* Data in this exercise:
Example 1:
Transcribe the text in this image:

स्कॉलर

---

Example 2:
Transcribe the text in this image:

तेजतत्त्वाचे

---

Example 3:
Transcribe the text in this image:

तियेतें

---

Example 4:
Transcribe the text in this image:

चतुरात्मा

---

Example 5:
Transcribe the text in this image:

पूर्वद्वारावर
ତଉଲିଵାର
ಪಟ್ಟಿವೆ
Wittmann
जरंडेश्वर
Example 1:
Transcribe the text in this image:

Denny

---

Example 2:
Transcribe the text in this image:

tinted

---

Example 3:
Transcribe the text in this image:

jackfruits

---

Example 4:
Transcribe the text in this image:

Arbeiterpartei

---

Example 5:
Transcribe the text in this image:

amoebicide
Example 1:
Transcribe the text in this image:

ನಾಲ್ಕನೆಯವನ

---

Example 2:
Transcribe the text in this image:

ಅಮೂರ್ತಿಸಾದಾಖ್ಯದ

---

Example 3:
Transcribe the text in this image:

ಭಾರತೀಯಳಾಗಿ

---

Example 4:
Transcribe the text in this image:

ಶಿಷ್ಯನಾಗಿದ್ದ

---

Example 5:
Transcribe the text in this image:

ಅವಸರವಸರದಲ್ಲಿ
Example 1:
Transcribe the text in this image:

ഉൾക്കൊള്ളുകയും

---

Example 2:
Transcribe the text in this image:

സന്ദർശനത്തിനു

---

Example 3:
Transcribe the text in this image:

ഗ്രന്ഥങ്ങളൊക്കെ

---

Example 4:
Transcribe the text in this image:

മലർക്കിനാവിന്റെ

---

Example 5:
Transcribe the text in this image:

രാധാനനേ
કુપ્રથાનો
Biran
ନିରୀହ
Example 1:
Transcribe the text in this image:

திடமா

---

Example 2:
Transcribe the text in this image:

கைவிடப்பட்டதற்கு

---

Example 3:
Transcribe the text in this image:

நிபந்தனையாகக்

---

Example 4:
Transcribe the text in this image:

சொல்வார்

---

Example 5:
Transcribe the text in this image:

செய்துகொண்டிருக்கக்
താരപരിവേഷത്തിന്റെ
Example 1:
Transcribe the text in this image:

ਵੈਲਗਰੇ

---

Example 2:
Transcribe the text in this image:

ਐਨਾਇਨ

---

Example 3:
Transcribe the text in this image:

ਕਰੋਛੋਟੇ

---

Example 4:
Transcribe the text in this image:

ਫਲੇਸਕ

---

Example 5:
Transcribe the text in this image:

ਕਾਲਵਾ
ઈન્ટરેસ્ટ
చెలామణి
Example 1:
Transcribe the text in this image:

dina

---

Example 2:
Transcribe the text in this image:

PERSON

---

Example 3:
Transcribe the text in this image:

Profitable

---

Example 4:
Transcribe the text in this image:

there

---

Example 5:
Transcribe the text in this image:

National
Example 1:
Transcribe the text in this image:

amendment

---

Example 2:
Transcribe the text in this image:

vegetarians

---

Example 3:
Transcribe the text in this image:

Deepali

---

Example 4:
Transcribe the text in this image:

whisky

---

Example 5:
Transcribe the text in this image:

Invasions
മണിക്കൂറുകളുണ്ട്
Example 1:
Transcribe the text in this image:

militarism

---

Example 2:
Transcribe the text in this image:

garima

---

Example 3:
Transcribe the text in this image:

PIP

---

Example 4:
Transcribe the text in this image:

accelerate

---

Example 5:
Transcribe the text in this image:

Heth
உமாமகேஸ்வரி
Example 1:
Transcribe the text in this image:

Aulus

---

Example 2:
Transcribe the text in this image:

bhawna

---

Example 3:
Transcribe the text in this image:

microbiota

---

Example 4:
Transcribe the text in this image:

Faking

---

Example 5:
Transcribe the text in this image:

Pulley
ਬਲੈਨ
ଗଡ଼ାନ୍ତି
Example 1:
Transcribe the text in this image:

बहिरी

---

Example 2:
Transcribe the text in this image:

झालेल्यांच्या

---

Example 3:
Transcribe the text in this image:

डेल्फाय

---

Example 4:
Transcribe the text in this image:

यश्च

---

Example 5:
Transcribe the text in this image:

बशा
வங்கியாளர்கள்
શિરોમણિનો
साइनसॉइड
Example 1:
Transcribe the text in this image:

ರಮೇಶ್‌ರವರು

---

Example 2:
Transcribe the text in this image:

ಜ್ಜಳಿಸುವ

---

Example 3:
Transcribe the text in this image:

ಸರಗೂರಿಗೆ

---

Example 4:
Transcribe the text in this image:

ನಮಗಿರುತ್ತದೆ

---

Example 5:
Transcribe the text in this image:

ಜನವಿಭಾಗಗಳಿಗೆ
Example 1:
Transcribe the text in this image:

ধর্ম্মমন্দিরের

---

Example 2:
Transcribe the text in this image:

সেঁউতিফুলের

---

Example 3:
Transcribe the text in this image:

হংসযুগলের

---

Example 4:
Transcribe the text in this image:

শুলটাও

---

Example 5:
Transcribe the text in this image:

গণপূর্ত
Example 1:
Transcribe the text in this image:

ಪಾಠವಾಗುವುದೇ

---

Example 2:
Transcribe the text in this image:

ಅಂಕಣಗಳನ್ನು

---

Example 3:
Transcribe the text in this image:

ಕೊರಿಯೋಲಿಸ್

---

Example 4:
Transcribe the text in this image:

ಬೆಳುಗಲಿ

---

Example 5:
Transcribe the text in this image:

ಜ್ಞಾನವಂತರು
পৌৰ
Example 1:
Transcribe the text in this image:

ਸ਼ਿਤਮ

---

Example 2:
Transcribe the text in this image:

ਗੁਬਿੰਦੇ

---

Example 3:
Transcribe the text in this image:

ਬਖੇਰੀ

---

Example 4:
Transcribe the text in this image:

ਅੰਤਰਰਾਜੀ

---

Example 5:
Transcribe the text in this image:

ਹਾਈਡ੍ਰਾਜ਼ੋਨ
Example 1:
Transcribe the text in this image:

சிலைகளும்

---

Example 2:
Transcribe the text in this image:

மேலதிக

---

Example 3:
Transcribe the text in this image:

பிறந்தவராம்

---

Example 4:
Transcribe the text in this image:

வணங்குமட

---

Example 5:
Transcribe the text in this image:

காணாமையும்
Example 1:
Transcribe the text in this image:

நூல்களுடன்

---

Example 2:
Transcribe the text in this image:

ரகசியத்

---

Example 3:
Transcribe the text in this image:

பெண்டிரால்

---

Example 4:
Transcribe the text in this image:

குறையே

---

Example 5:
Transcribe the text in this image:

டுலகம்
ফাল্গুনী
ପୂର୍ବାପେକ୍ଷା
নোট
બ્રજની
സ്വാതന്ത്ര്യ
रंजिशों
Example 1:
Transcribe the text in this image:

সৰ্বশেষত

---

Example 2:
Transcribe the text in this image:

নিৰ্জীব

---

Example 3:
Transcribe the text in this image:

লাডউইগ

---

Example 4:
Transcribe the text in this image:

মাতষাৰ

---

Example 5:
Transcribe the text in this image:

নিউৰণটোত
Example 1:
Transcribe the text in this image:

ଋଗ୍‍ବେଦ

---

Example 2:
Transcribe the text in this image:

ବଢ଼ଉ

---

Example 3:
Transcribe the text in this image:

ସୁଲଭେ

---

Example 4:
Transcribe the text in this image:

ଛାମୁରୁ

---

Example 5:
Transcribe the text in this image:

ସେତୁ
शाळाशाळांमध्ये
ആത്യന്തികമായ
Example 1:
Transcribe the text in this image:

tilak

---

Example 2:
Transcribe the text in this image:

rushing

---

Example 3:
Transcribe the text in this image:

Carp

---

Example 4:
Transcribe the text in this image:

* Problem description:
Restate the full material word for word.

* Worked solution:
Example 1:
Transcribe the text in this image:

स्कॉलर

---

Example 2:
Transcribe the text in this image:

तेजतत्त्वाचे

---

Example 3:
Transcribe the text in this image:

तियेतें

---

Example 4:
Transcribe the text in this image:

चतुरात्मा

---

Example 5:
Transcribe the text in this image:

पूर्वद्वारावर
ତଉଲିଵାର
ಪಟ್ಟಿವೆ
Wittmann
जरंडेश्वर
Example 1:
Transcribe the text in this image:

Denny

---

Example 2:
Transcribe the text in this image:

tinted

---

Example 3:
Transcribe the text in this image:

jackfruits

---

Example 4:
Transcribe the text in this image:

Arbeiterpartei

---

Example 5:
Transcribe the text in this image:

amoebicide
Example 1:
Transcribe the text in this image:

ನಾಲ್ಕನೆಯವನ

---

Example 2:
Transcribe the text in this image:

ಅಮೂರ್ತಿಸಾದಾಖ್ಯದ

---

Example 3:
Transcribe the text in this image:

ಭಾರತೀಯಳಾಗಿ

---

Example 4:
Transcribe the text in this image:

ಶಿಷ್ಯನಾಗಿದ್ದ

---

Example 5:
Transcribe the text in this image:

ಅವಸರವಸರದಲ್ಲಿ
Example 1:
Transcribe the text in this image:

ഉൾക്കൊള്ളുകയും

---

Example 2:
Transcribe the text in this image:

സന്ദർശനത്തിനു

---

Example 3:
Transcribe the text in this image:

ഗ്രന്ഥങ്ങളൊക്കെ

---

Example 4:
Transcribe the text in this image:

മലർക്കിനാവിന്റെ

---

Example 5:
Transcribe the text in this image:

രാധാനനേ
કુપ્રથાનો
Biran
ନିରୀହ
Example 1:
Transcribe the text in this image:

திடமா

---

Example 2:
Transcribe the text in this image:

கைவிடப்பட்டதற்கு

---

Example 3:
Transcribe the text in this image:

நிபந்தனையாகக்

---

Example 4:
Transcribe the text in this image:

சொல்வார்

---

Example 5:
Transcribe the text in this image:

செய்துகொண்டிருக்கக்
താരപരിവേഷത്തിന്റെ
Example 1:
Transcribe the text in this image:

ਵੈਲਗਰੇ

---

Example 2:
Transcribe the text in this image:

ਐਨਾਇਨ

---

Example 3:
Transcribe the text in this image:

ਕਰੋਛੋਟੇ

---

Example 4:
Transcribe the text in this image:

ਫਲੇਸਕ

---

Example 5:
Transcribe the text in this image:

ਕਾਲਵਾ
ઈન્ટરેસ્ટ
చెలామణి
Example 1:
Transcribe the text in this image:

dina

---

Example 2:
Transcribe the text in this image:

PERSON

---

Example 3:
Transcribe the text in this image:

Profitable

---

Example 4:
Transcribe the text in this image:

there

---

Example 5:
Transcribe the text in this image:

National
Example 1:
Transcribe the text in this image:

amendment

---

Example 2:
Transcribe the text in this image:

vegetarians

---

Example 3:
Transcribe the text in this image:

Deepali

---

Example 4:
Transcribe the text in this image:

whisky

---

Example 5:
Transcribe the text in this image:

Invasions
മണിക്കൂറുകളുണ്ട്
Example 1:
Transcribe the text in this image:

militarism

---

Example 2:
Transcribe the text in this image:

garima

---

Example 3:
Transcribe the text in this image:

PIP

---

Example 4:
Transcribe the text in this image:

accelerate

---

Example 5:
Transcribe the text in this image:

Heth
உமாமகேஸ்வரி
Example 1:
Transcribe the text in this image:

Aulus

---

Example 2:
Transcribe the text in this image:

bhawna

---

Example 3:
Transcribe the text in this image:

microbiota

---

Example 4:
Transcribe the text in this image:

Faking

---

Example 5:
Transcribe the text in this image:

Pulley
ਬਲੈਨ
ଗଡ଼ାନ୍ତି
Example 1:
Transcribe the text in this image:

बहिरी

---

Example 2:
Transcribe the text in this image:

झालेल्यांच्या

---

Example 3:
Transcribe the text in this image:

डेल्फाय

---

Example 4:
Transcribe the text in this image:

यश्च

---

Example 5:
Transcribe the text in this image:

बशा
வங்கியாளர்கள்
શિરોમણિનો
साइनसॉइड
Example 1:
Transcribe the text in this image:

ರಮೇಶ್‌ರವರು

---

Example 2:
Transcribe the text in this image:

ಜ್ಜಳಿಸುವ

---

Example 3:
Transcribe the text in this image:

ಸರಗೂರಿಗೆ

---

Example 4:
Transcribe the text in this image:

ನಮಗಿರುತ್ತದೆ

---

Example 5:
Transcribe the text in this image:

ಜನವಿಭಾಗಗಳಿಗೆ
Example 1:
Transcribe the text in this image:

ধর্ম্মমন্দিরের

---

Example 2:
Transcribe the text in this image:

সেঁউতিফুলের

---

Example 3:
Transcribe the text in this image:

হংসযুগলের

---

Example 4:
Transcribe the text in this image:

শুলটাও

---

Example 5:
Transcribe the text in this image:

গণপূর্ত
Example 1:
Transcribe the text in this image:

ಪಾಠವಾಗುವುದೇ

---

Example 2:
Transcribe the text in this image:

ಅಂಕಣಗಳನ್ನು

---

Example 3:
Transcribe the text in this image:

ಕೊರಿಯೋಲಿಸ್

---

Example 4:
Transcribe the text in this image:

ಬೆಳುಗಲಿ

---

Example 5:
Transcribe the text in this image:

ಜ್ಞಾನವಂತರು
পৌৰ
Example 1:
Transcribe the text in this image:

ਸ਼ਿਤਮ

---

Example 2:
Transcribe the text in this image:

ਗੁਬਿੰਦੇ

---

Example 3:
Transcribe the text in this image:

ਬਖੇਰੀ

---

Example 4:
Transcribe the text in this image:

ਅੰਤਰਰਾਜੀ

---

Example 5:
Transcribe the text in this image:

ਹਾਈਡ੍ਰਾਜ਼ੋਨ
Example 1:
Transcribe the text in this image:

சிலைகளும்

---

Example 2:
Transcribe the text in this image:

மேலதிக

---

Example 3:
Transcribe the text in this image:

பிறந்தவராம்

---

Example 4:
Transcribe the text in this image:

வணங்குமட

---

Example 5:
Transcribe the text in this image:

காணாமையும்
Example 1:
Transcribe the text in this image:

நூல்களுடன்

---

Example 2:
Transcribe the text in this image:

ரகசியத்

---

Example 3:
Transcribe the text in this image:

பெண்டிரால்

---

Example 4:
Transcribe the text in this image:

குறையே

---

Example 5:
Transcribe the text in this image:

டுலகம்
ফাল্গুনী
ପୂର୍ବାପେକ୍ଷା
নোট
બ્રજની
സ്വാതന്ത്ര്യ
रंजिशों
Example 1:
Transcribe the text in this image:

সৰ্বশেষত

---

Example 2:
Transcribe the text in this image:

নিৰ্জীব

---

Example 3:
Transcribe the text in this image:

লাডউইগ

---

Example 4:
Transcribe the text in this image:

মাতষাৰ

---

Example 5:
Transcribe the text in this image:

নিউৰণটোত
Example 1:
Transcribe the text in this image:

ଋଗ୍‍ବେଦ

---

Example 2:
Transcribe the text in this image:

ବଢ଼ଉ

---

Example 3:
Transcribe the text in this image:

ସୁଲଭେ

---

Example 4:
Transcribe the text in this image:

ଛାମୁରୁ

---

Example 5:
Transcribe the text in this image:

ସେତୁ
शाळाशाळांमध्ये
ആത്യന്തികമായ
Example 1:
Transcribe the text in this image:

tilak

---

Example 2:
Transcribe the text in this image:

rushing

---

Example 3:
Transcribe the text in this image:

Carp

---

Example 4:
Transcribe the text in this image:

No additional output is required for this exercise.